А на стенах было множество табличек из лакированной сосны, украшенных девизами. И были там снимки подружек, призов из кегельбана, пришпоренных тачек, дохлого орла, распяленного на броском капоте «бьюика-роудмастера»{170}. В верхнем правом ящике комода под армейскими носками хранилось множество нечетких снимков щелки Энн. Подсмотренная из-под пола бани бесстрастным глазом «полароида», сама по себе она казалась маленькой, неотчетливо тревожной птичкой, не сильно отличающейся от крохотного извода американского орла, лежащего на капоте «бьюика-роудмастера»; во всяком случае, тревожной для Камбла, кто, будемте честны, никогда толком не понимал, как к ней относиться. В чем прок делать много снимков этой клятой штуковины, если ее не потрогать?
Кровать была просто кроватью. Стулья — лишь компашкой стульев. Имелся параболический обогреватель с черно-белым фабричным шнуром. Обычнейшая компашка окон — ну, всего четыре; но они, казалось, занимали всё вокруг. Одно располагалось близко от двери и сегодня обрамляло пылающую красную харю несчастного Дьюка Фицджералда.
— Выдьте-ка на минутку, Бренн.
Внутри находился лишь один Бренн Камбл, и тот вышел.
— Сэр?
— Неужто вы ничего не можете?
— Он не дал мне возможности.
— Дал позавчера ночью. Я обнаружил вас в нокауте у него на пороге.
— Меня подло подбили, сэр.
— Ну, Камбл, а я думал, у вас в этом свой интерес имеется.
— Сэр?
— Я имею в виду, что не знаю, отдаете ли вы себе отчет, к чему он ее принуждает.
В главном здании упала и еле слышно разбилась тарелка.
— О, еще как отдаю, сэр, — твердо сказал Камбл, — я их за этим видал.
Фицджералд неистово замахал руками у себя перед носом.
— Бога ради, Бренн. — Тот опустил взгляд на свои сапоги, вспомнил, как взмывает Орион, как хлещут деревья.
— Я их видел, сэр.
Как ни отвратительно, Фицджералду явился мучительный образ Болэна в виде исполинской игуаны или варана, вплоть до трепетного горла, в гоне, над смутной сливочностью Энн. Внезапно из обобщенной этой эротики он вновь оказался в зиме 1911 года — лежал на своем «Ловком летуне»{171} на горке в Экроне, изобретательно противостоя летучему клину голых женщин. Он вспомнил их резинистое столкновенье, женщины корчились и визжали под его полозьями.
— Камбл, это грубо. Химия… меняющиеся времена… Господи, я не знаю.
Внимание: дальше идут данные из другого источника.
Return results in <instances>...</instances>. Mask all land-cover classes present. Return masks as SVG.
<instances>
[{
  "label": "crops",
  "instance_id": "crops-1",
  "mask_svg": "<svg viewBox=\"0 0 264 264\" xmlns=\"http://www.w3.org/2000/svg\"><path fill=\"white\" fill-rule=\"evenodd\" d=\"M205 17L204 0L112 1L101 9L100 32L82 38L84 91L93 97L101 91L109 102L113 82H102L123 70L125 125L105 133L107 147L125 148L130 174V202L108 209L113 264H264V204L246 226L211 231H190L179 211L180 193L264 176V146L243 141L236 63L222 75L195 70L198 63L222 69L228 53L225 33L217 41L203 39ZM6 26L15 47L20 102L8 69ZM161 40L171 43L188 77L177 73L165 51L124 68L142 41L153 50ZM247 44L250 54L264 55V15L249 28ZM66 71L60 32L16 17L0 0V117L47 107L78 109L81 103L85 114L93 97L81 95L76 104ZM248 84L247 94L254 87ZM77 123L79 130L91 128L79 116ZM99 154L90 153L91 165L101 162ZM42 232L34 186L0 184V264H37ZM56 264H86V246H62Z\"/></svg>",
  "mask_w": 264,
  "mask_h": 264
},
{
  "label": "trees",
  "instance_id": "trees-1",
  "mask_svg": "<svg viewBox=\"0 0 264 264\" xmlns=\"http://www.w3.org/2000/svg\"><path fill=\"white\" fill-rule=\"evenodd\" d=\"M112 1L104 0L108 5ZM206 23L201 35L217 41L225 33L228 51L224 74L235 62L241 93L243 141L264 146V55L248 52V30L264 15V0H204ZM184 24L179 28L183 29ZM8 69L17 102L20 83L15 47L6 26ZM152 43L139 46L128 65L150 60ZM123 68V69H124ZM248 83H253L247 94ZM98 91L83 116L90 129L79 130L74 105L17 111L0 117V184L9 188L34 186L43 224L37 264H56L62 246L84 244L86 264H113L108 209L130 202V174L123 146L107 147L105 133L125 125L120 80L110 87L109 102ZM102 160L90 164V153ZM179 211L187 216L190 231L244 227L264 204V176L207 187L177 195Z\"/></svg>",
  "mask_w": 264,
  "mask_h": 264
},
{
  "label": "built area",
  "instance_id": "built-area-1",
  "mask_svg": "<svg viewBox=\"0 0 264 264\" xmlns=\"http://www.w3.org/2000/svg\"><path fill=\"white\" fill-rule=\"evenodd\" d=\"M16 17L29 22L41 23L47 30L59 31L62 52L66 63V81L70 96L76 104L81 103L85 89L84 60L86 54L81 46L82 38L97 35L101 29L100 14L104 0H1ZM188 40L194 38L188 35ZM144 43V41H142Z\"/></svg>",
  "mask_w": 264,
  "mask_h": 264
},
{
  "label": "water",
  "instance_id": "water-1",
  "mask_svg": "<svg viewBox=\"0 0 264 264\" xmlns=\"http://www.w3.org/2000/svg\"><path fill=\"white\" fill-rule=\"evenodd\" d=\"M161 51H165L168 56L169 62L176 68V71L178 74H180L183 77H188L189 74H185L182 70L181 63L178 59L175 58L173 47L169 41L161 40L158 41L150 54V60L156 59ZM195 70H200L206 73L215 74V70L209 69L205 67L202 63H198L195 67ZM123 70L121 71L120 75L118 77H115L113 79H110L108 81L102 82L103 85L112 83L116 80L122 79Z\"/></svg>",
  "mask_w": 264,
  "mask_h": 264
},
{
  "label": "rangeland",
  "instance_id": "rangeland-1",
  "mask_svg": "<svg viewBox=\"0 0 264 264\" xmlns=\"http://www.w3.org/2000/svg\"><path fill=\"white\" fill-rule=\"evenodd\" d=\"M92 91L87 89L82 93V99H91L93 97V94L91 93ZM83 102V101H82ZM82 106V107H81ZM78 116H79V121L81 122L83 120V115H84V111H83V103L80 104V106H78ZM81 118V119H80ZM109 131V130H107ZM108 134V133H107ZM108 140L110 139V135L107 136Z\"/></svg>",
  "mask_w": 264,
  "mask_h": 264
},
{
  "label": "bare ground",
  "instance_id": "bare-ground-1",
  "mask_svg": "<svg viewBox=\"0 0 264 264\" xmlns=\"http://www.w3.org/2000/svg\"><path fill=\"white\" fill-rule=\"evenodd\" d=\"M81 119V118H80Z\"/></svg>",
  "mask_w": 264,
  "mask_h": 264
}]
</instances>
— Но работу я выполню, сэр.
— Ох, Бренн, я очень на это надеюсь. Это то, что ему причитается.
— Голову себе этим не забивайте, сэр. Он свое получит. — Камбл принялся немного похмыкивать, расчувствовавшись от того, что объявил, хоть и в столь завуалированной манере, свою тягостную верность. У него нет родни, и никто его не любит. Придется обходиться вот таким.
— Энн, — сказала ее мать, — ты не задержишься на минутку?
— Задержусь, конечно, мама. Ты никогда…
— Я знаю, что утомляю тебя и, быть может… старовата. — Улыбка. — Но лишь на сей раз.
— Ты никогда не хочешь, чтобы я оставалась! Ты постоянно меня прогоняешь после еды. «Чего б тебе не пойти?» — всегда говоришь ты! Мне бы очень хотелось посидеть и минутку поговорить, елки-палки!
Барыня Фицджералд от всего этого отмахнулась — вся эта наглость, все это пугающее подростковое что ни попадя, вся эта химия.
— Я намерена сделать тебе предложение.
Маленькая бороздка, пока всего одна, между клиновидными бровями; деликатно нарумяненная носопырка, сузившаяся от серьезности заявляемого. Энн пришла в отчаянье. Я же всего лишь ребенок, подумала она, я хочу нестись во весь опор; а не вот это вот с бумагами. Она задалась вопросом, что это вообще могло бы означать, чувствуя, как химикаты ее вскипают в горлышке пирексной мензурки. Но старая дама выглядела спятившей, уже доставая красный виниловый портфель с именем своего юриста, Д. Шёвка, Адвоката-Консультанта, золотым штампом по ручке. Извлеклись бумаги, деловые бумаги, девонька; бумаги, при помощи которых барыня Фицджералд планировала создать серьезное препятствие для Николаса Болэна.